● Document passage:

****************

Could also write as:
$$
`\begin{align}
  \text{DROPOUT_BLACK} _{jt} = \sum_{t=-10}^n 1(\text{t}=\text{t}_{j}^*)\beta_t+ \Gamma_j  + \Pi_t + \epsilon _{j}
\end{align}`
$$
--

.blue[**the assumptions and design structure are the same across all these!**]

---
## DD: Assumptions

1. Not-treated (or not-yet-treated) units are .blue[**valid counterfactuals**]
  - Parallel trends?
  - Selection into treatment?

--
2. There are no .blue[**simultaneous shocks**] or unobserved .blue[**secular trends**]
  - Other observed and unobserved events or patterns?

--
3. Appropriate weighting
  - See ["further reading"]("schedule.html") for latest
  
---
class: middle, inverse

# Questions?

****************

● Information provided:
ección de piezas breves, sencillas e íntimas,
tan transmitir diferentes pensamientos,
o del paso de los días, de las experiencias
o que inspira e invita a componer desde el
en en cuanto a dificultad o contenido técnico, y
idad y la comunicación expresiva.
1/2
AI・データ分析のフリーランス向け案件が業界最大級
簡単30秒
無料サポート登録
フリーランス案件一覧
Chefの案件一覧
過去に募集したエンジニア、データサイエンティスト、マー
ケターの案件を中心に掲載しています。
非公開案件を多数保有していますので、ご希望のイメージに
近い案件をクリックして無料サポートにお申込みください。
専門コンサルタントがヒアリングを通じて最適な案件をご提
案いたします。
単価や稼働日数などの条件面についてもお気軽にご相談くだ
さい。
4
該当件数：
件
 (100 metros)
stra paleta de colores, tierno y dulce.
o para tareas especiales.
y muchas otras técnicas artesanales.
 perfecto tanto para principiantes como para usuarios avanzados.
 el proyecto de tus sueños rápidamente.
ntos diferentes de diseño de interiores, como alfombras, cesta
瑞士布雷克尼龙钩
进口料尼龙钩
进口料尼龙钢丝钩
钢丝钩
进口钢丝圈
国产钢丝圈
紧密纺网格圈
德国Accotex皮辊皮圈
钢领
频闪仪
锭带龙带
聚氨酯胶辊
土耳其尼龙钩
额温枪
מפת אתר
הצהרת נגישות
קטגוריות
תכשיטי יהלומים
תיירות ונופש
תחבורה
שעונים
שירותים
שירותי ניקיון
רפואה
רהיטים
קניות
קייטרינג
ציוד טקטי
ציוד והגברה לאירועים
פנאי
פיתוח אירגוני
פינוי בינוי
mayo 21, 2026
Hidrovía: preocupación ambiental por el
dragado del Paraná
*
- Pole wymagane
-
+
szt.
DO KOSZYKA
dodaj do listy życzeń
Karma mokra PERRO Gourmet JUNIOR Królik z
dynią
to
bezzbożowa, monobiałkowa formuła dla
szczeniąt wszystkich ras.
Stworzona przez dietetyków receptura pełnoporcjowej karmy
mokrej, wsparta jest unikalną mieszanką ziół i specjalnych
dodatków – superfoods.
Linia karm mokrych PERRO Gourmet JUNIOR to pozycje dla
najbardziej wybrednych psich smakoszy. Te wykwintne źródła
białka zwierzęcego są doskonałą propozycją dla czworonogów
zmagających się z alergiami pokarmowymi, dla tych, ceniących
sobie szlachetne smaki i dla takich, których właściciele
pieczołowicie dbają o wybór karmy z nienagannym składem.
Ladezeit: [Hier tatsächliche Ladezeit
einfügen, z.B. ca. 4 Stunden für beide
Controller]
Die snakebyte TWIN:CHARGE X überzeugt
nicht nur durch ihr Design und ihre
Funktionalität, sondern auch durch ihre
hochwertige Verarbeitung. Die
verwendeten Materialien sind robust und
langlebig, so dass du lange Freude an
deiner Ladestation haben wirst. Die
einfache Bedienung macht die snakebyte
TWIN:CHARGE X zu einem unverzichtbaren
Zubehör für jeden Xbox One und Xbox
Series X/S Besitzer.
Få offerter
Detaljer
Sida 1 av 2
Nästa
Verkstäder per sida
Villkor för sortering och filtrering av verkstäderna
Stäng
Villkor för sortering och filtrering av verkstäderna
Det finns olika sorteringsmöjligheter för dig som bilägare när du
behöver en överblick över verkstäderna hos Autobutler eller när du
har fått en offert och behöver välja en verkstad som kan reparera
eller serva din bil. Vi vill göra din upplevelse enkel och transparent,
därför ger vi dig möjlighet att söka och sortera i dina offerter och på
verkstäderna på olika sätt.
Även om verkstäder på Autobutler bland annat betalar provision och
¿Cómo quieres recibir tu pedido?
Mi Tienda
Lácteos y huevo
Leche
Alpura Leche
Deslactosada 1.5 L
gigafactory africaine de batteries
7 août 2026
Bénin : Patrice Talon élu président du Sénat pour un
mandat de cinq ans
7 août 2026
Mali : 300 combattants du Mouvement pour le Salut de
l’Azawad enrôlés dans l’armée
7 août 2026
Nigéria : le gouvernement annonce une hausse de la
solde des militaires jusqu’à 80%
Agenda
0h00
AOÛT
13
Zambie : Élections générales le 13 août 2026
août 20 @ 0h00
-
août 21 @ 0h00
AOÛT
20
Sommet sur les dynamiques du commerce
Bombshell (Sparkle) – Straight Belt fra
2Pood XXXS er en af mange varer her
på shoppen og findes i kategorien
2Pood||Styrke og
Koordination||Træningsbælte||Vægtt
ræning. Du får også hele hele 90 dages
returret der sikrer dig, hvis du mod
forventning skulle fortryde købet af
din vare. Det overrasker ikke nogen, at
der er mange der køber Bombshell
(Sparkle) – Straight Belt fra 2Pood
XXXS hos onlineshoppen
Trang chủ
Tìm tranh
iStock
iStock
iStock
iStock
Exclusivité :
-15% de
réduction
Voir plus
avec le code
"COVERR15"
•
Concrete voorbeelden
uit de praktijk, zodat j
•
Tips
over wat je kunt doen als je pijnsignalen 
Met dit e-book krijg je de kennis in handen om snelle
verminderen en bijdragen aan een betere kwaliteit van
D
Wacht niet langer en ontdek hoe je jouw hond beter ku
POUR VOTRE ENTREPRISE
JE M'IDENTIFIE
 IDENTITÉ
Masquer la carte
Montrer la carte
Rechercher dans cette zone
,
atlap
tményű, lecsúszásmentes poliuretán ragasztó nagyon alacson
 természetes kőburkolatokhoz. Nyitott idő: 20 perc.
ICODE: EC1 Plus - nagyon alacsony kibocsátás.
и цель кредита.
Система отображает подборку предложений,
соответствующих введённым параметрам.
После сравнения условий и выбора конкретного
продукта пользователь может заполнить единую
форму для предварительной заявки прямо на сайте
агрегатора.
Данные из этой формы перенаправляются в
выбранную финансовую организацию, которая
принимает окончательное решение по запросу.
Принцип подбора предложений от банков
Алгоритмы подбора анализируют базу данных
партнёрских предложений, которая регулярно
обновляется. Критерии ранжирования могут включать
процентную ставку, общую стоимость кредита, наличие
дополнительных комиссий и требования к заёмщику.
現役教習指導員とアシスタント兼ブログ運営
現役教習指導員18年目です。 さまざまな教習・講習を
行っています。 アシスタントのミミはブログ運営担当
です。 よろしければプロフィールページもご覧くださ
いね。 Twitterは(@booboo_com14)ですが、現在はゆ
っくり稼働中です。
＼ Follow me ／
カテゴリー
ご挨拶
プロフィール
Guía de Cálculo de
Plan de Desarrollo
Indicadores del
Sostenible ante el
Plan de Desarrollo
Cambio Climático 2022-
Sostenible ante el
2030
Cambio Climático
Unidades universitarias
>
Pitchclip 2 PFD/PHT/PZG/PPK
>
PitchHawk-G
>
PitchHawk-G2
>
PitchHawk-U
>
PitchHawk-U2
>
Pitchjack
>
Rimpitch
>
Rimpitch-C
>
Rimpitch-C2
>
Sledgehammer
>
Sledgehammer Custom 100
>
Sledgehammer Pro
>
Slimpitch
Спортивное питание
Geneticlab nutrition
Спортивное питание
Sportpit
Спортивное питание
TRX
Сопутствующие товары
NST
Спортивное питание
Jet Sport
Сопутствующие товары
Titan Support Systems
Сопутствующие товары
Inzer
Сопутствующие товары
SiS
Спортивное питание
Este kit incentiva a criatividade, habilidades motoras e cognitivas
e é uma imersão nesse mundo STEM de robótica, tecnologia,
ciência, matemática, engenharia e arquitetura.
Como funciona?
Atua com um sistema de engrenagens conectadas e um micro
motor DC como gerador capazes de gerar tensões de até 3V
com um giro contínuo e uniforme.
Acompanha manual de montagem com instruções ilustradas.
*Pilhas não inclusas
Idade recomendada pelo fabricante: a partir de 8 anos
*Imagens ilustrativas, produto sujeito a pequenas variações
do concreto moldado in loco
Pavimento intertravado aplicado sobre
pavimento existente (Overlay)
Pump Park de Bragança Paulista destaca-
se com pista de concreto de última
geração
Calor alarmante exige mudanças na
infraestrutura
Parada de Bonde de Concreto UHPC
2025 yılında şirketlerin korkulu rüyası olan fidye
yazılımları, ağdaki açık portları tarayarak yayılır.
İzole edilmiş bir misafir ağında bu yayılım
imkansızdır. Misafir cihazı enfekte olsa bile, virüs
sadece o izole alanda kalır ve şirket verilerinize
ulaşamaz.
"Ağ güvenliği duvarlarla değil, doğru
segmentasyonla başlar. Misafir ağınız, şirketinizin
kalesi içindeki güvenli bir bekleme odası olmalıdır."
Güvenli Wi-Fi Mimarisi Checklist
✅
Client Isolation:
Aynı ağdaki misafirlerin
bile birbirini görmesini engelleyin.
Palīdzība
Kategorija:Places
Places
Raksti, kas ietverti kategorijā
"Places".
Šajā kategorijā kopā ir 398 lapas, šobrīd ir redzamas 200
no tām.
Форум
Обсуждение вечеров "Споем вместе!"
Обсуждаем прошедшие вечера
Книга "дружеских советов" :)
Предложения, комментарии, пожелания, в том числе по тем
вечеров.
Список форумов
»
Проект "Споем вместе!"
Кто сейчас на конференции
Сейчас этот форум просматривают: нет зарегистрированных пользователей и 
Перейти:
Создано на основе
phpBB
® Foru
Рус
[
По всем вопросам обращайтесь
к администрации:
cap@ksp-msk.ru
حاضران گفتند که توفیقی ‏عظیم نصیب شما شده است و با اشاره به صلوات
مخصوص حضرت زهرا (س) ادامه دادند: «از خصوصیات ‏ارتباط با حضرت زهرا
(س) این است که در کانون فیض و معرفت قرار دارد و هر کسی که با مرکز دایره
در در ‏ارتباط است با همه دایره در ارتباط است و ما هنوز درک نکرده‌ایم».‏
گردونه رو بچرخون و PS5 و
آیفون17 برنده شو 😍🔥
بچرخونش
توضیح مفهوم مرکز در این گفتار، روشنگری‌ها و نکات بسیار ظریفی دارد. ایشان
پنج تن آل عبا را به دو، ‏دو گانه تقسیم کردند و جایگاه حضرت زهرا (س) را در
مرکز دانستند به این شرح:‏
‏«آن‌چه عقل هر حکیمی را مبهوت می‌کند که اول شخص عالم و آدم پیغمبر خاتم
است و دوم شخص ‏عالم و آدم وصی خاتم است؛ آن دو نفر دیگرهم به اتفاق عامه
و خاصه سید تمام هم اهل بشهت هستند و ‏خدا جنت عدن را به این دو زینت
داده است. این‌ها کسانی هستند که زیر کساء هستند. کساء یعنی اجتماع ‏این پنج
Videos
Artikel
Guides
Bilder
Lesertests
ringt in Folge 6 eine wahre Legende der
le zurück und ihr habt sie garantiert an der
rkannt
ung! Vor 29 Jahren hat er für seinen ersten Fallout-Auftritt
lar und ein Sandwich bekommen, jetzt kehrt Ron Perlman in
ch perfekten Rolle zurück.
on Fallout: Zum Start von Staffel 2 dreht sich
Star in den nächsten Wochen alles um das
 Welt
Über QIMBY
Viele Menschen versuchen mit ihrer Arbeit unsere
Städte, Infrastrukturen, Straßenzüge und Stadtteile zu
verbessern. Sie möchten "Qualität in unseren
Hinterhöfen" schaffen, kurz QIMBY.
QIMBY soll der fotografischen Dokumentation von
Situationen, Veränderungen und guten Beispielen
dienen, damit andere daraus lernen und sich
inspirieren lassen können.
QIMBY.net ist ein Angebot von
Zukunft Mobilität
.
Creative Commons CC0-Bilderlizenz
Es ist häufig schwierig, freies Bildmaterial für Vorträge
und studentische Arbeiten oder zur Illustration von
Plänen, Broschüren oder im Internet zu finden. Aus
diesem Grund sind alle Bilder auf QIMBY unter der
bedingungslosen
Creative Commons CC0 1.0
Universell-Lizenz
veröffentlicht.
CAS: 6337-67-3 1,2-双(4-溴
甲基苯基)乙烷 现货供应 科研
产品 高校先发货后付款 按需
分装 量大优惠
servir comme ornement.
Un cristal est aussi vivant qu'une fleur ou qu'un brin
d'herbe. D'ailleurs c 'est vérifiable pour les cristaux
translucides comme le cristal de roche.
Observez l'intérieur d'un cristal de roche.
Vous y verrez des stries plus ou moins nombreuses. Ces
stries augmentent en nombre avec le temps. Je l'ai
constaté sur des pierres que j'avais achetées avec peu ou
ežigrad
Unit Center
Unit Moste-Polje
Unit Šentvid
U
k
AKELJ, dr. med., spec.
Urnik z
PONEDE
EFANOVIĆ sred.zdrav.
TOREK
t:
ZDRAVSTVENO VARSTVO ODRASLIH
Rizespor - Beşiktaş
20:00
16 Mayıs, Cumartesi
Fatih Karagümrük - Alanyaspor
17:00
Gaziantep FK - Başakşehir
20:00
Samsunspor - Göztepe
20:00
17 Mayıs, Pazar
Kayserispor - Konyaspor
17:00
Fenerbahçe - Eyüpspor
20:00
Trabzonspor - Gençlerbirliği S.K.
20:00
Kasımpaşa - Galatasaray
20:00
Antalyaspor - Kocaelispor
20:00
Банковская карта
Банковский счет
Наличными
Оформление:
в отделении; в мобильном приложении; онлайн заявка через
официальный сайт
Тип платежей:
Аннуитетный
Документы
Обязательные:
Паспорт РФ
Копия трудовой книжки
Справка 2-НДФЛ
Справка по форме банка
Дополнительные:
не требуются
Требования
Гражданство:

****************

From the DD slides, pull out everything from "- Selection into" down to "events or patterns?", word for word.

● Output:
- Selection into treatment?

--
2. There are no .blue[**simultaneous shocks**] or unobserved .blue[**secular trends**]
  - Other observed and unobserved events or patterns?